Finding California owner occupied hard money lending has been difficult at best over the past few years. With all of the changes in the lending world, many hard money lenders simply stopped making owner occupied and/or consumer loans secured by 1-4 residential units. It has been only recently that we’ve started making these owner occupied hard money loans again, and I wanted to take a moment today to go over what we are able to help with.
Hard money loans are typically thought of as no-doc loans. That is not the case any longer, especially when talking about owner occupied or consumer lending. For us to be able to help with a loan of this nature, income must be documented. We are flexible with the manner in which we must document the income, but we have to verify the borrowers’ ability to repay the loan.
Hard money loans also are typically thought of as non-credit driven. In today’s lending world, while that holds true to some extent, on owner occupied financing credit does play a part in determining the product. Typically the credit will have an impact on our maximum loan to value. It may also have a slight impact on the rate or fees.

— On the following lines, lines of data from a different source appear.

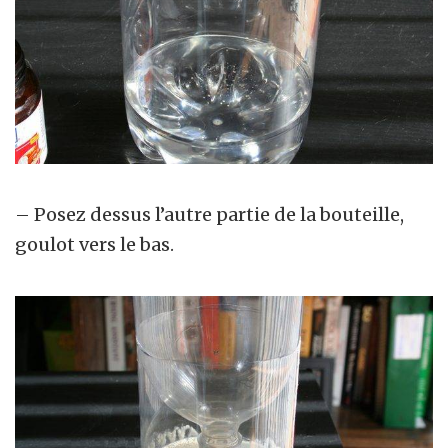
– Posez dessus l’autre partie de la bouteille,
goulot vers le bas.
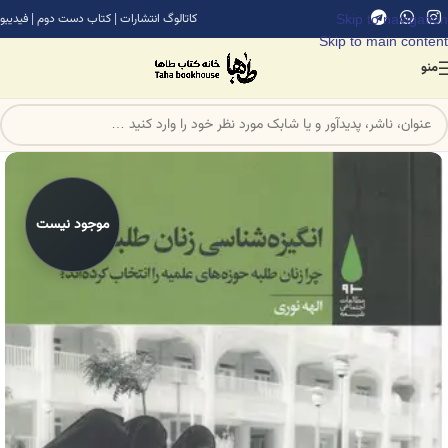
Skip to navigation
کاتالوگ انتشارات
|
کتاب دست دوم
|
فیدیبو
Skip to main content
منو
موجود نیست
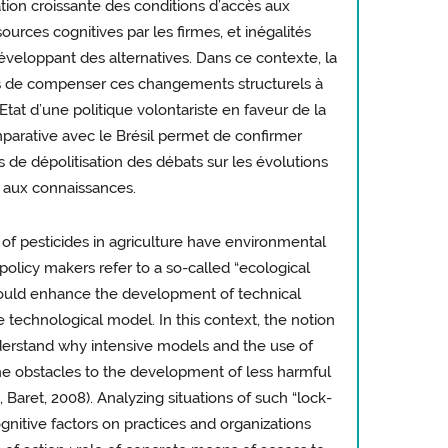
tion croissante des conditions d’accès aux
urces cognitives par les firmes, et inégalités
éveloppant des alternatives. Dans ce contexte, la
pas de compenser ces changements structurels à
’Etat d’une politique volontariste en faveur de la
parative avec le Brésil permet de confirmer
s de dépolitisation des débats sur les évolutions
 aux connaissances.
of pesticides in agriculture have environmental
policy makers refer to a so-called “ecological
t would enhance the development of technical
 technological model. In this context, the notion
nderstand why intensive models and the use of
 the obstacles to the development of less harmful
Baret, 2008). Analyzing situations of such “lock-
gnitive factors on practices and organizations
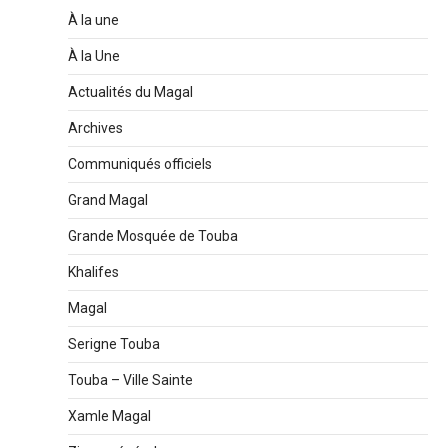
À la une
À la Une
Actualités du Magal
Archives
Communiqués officiels
Grand Magal
Grande Mosquée de Touba
Khalifes
Magal
Serigne Touba
Touba – Ville Sainte
Xamle Magal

With good credit, we can potentially finance a borrower on a purchase transaction up to 70% of the purchase price. For comparisons sake, assuming everything else in equal, someone with a poor credit score may be capped at 55-60% of the purchase price. In addition, with excellent credit we can get rates down into the single digits (although typical rates are going to be between 10-12%).
While this type of financing is not perfect, especially considering conventional loans are going out the door at 4% or better these days, it does offer an alternative to borrowers who are unable to obtain financing from the banks for whatever reason.